Thursday, June 12, 2008

Internet or my left arm?

Sometimes I think I’d rather lose my left arm than the internet. I know, that’s extreme, but both of my jobs are centered here .. and my blogs ... and my hobbies ... and even some of my friends live only in my computer. A lot of you are people that I have never met face to face but have been a big part of my life for years. In fact, some of the first adoptive parents of special needs kids that I met over 11 years ago I met online first.

So my wireless network is messed up and my ISP is not exactly perfect, so we are having internet issues which I am trying to fix before I can begin my day (which is why my first post of the day is later than usual -- not because I was swept away in the tornado, in case some of you were worried).

Last night we had that storm you know, so I started reading a book that I’m not sure I’m ready to share with everyone yet. I had heard the author interviewed and was intrigued, but it isn’t exactly my kind of book, so I’ll have to see as I get farther into it if I recommend it or not. Bart had promised everyone who tried everything on the table at supper, including the spinach strawberry salad (we’re trying to eat healthier for everyone here) that he would take them out for a treat. Now, I realize that that is a little counter productive, but at least they are trying new foods.

So he took two trips with half of the kids who were here in each trip to Cold Stone Creamery the first time and then to Culvers the second time.

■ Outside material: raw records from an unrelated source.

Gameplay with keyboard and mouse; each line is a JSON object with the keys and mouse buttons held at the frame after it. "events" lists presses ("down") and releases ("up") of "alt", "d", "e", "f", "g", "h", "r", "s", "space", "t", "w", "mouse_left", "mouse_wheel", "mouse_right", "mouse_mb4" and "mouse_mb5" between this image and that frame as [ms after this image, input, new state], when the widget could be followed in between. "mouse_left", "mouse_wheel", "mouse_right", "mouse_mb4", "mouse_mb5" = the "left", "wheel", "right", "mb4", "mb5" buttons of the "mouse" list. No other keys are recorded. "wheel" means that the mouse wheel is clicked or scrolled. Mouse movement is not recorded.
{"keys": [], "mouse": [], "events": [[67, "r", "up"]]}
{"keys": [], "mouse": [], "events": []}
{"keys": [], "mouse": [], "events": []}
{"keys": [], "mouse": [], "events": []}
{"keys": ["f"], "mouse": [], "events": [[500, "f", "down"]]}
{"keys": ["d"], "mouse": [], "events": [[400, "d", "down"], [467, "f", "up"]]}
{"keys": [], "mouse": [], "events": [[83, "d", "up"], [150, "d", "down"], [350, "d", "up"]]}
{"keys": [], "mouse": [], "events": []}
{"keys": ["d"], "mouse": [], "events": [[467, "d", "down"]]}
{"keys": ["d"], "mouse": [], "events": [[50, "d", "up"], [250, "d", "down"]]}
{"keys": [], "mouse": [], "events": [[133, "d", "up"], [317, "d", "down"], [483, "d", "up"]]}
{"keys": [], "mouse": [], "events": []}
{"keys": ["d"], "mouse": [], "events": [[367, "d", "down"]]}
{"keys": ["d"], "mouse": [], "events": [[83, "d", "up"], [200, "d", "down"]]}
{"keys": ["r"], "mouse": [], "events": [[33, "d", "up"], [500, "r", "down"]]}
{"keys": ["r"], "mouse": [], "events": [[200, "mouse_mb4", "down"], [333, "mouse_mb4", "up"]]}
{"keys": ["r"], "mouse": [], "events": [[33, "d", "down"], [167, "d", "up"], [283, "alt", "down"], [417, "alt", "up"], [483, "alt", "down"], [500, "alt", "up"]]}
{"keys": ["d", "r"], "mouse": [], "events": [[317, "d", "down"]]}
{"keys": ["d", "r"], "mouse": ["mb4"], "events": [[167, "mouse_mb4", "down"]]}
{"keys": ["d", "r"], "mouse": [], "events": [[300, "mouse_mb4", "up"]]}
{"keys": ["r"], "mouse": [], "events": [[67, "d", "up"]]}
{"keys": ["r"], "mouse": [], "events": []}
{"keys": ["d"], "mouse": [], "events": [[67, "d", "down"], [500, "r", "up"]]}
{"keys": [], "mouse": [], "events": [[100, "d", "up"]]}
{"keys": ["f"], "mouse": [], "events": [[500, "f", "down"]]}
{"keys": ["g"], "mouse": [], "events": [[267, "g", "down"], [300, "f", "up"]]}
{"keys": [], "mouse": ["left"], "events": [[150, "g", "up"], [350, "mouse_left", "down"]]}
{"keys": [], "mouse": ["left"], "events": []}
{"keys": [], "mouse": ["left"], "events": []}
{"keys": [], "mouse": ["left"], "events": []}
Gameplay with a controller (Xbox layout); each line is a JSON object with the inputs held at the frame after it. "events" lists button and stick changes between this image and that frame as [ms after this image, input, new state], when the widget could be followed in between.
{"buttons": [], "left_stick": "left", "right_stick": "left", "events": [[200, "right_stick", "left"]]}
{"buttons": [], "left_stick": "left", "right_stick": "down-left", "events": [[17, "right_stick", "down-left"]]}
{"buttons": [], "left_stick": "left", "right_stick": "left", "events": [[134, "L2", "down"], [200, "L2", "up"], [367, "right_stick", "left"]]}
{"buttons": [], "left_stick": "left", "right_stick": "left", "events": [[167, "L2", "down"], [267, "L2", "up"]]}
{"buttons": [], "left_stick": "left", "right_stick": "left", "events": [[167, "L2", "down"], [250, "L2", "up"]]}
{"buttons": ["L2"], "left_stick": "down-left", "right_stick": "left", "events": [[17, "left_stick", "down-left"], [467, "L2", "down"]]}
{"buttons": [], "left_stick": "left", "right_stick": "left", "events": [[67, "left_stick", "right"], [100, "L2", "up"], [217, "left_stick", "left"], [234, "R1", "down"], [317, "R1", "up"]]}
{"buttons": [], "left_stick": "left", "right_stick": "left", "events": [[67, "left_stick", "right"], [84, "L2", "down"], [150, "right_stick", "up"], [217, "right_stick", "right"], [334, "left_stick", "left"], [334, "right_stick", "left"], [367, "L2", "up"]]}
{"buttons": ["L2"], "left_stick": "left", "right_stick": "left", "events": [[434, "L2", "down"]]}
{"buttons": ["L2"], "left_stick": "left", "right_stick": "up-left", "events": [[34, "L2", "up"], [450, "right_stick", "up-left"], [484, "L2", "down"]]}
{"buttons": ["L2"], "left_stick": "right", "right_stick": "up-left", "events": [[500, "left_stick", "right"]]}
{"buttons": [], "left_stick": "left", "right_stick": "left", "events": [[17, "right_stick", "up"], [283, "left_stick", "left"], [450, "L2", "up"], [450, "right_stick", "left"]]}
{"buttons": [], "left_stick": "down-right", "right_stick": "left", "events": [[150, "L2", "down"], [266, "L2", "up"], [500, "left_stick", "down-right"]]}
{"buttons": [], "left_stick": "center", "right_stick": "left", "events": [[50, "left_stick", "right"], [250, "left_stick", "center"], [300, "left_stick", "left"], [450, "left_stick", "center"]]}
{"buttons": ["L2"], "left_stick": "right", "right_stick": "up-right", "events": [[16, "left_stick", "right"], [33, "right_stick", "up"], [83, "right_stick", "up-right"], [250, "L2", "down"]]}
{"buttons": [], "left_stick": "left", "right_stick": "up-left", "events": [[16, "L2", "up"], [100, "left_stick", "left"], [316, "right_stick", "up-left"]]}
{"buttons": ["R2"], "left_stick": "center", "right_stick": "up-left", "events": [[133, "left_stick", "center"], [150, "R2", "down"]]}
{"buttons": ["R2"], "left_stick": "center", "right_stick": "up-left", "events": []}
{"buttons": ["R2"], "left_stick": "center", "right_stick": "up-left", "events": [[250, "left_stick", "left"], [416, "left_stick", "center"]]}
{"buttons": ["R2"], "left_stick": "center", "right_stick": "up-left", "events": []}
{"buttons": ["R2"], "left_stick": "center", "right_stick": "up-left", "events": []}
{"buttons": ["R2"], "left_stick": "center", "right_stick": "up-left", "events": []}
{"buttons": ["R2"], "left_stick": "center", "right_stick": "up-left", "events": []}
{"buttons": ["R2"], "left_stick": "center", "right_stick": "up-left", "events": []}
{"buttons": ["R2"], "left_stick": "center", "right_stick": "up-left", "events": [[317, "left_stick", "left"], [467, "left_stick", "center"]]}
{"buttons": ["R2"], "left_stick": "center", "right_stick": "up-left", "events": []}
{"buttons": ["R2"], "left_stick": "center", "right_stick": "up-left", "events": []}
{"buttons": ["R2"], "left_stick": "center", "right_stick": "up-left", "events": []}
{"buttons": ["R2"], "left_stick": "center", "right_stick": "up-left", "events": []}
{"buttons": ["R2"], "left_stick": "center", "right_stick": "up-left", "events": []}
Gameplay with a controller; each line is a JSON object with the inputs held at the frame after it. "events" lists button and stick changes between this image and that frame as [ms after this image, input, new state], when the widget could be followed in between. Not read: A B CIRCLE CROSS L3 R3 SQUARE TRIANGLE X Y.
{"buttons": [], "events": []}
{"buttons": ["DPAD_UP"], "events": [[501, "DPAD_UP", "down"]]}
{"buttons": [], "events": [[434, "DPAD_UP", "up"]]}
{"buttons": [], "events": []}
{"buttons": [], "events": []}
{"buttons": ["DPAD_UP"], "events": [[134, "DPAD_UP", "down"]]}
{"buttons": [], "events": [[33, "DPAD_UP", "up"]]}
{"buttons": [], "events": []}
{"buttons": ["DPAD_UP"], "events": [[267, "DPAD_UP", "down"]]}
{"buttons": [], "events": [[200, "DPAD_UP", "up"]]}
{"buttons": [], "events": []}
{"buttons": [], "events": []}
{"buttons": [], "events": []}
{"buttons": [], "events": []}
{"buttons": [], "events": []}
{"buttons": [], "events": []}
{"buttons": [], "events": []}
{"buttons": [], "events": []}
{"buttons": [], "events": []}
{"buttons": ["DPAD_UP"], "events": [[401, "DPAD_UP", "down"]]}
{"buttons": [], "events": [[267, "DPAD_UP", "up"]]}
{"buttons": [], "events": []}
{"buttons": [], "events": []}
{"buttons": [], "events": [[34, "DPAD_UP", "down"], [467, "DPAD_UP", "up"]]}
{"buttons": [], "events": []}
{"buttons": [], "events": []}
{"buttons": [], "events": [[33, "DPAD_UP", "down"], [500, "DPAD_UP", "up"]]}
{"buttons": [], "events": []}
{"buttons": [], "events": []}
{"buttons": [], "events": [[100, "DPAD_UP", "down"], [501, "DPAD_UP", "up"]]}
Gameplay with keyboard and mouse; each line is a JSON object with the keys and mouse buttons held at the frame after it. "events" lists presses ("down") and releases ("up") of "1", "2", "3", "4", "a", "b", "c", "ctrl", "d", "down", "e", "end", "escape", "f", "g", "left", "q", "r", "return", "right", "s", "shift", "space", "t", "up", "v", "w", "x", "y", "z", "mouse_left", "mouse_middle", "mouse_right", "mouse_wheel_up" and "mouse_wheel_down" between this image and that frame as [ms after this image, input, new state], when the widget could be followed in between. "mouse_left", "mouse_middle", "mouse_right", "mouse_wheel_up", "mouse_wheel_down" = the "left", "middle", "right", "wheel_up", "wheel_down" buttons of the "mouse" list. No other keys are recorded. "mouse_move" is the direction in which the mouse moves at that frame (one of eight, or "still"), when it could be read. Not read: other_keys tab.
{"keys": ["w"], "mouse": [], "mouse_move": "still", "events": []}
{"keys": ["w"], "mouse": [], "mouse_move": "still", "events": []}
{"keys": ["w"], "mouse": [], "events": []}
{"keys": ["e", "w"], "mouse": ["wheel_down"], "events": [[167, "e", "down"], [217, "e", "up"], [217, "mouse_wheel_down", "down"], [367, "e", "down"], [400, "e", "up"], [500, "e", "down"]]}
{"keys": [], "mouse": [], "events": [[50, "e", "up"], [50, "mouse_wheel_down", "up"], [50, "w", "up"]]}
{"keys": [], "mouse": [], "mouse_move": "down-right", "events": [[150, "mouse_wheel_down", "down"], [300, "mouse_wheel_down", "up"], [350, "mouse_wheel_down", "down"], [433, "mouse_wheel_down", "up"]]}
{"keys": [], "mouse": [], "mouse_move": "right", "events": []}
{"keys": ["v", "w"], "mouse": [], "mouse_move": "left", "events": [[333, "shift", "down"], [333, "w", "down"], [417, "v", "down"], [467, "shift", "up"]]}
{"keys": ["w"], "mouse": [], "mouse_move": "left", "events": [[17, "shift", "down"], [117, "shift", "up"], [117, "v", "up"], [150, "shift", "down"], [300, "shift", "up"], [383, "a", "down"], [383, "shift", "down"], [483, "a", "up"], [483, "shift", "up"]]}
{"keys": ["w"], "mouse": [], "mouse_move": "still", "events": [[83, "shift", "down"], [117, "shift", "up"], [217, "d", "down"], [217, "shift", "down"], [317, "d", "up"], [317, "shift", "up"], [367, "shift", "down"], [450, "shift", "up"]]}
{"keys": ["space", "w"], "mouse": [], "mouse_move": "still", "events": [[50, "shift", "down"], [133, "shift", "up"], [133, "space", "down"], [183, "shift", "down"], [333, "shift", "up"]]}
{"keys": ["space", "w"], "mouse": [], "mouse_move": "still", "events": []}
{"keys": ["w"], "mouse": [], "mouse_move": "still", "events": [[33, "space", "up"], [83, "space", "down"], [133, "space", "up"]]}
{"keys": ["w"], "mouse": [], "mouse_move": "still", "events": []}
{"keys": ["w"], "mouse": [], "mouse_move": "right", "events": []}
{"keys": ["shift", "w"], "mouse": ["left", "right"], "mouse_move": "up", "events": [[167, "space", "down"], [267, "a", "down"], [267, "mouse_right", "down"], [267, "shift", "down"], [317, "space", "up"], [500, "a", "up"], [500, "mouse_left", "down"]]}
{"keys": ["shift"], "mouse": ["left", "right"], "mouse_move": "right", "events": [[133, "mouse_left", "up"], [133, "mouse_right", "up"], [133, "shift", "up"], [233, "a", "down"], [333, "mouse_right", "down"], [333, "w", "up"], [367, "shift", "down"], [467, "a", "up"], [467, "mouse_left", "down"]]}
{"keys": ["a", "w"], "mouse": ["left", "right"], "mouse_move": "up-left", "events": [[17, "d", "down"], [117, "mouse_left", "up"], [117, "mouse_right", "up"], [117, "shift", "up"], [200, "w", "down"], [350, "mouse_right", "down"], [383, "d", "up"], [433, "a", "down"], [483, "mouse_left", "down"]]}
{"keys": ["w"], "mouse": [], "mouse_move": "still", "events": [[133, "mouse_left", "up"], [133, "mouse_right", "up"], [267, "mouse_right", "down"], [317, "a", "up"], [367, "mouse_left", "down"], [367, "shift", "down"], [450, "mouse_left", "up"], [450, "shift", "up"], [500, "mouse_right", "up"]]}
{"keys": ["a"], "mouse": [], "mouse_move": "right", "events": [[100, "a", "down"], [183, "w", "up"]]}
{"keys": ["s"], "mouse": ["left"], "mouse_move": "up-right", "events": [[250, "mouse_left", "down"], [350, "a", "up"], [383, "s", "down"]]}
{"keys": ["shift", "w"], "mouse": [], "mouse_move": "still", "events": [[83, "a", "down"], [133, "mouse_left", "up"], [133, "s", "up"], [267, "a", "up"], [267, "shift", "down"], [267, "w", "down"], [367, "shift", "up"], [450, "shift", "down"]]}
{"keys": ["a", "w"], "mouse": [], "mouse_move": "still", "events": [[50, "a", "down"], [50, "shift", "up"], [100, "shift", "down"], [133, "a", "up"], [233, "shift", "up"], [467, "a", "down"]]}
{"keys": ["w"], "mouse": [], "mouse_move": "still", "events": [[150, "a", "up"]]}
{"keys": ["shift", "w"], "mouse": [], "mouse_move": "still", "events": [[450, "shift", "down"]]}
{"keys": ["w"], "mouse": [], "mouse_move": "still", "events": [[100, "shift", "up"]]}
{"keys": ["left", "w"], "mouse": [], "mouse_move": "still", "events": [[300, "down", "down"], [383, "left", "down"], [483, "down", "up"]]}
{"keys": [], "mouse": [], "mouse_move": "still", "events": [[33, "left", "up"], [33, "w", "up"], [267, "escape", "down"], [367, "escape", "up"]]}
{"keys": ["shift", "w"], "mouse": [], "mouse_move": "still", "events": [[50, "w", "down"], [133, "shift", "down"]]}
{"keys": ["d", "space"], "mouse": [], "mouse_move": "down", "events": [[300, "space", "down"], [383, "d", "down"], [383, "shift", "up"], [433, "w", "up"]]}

I didn’t ask him why he went to two different places, but it very well might have been the embarrassment factor.

Ahh. the update on how to deal with Salinda and what I chose to do. I chose to ignore her and hope that she would come back I figured she would want something soon enough and I don’t let kids have something from me (a ride, money (even if they have earned it, permission, etc.) until they work through whatever issue we have between us for that nanosecond. Sometimes I expect an apology, but usually I just expect resolution to whatever we were discussing when they had their meltdown and either screamed and stormed away or silently sulked off.

So within a few minutes she had done what she needed to do around the house and was back for a more civil conclusion of the conversation, forcing herself to be decent long enough to satisfy me and get her ride. But that’s all I ask for. It’s a life skill they have to learn. Even when you don’t FEEL like it, sometimes you have to be decent in order to get what you want. It may be perceived as manipulation by some, but really, it’s what we all do all the time.

This morning I went to the Y. And I know you all don’t like my guessing games, but for the next couple hours I’ll let people guess who went with Sadie and I. Knowing my kids, guess which one wanted to come? And no, it isn’t the most likely -- maybe one of the least likely to ask to come along. At noon I’ll blog who it was and tell you about how of the three of us did on our workout.

So, who went with me? You can guess between now and 12 noon my time. Then I’ll let the secret out of the bag so to speak.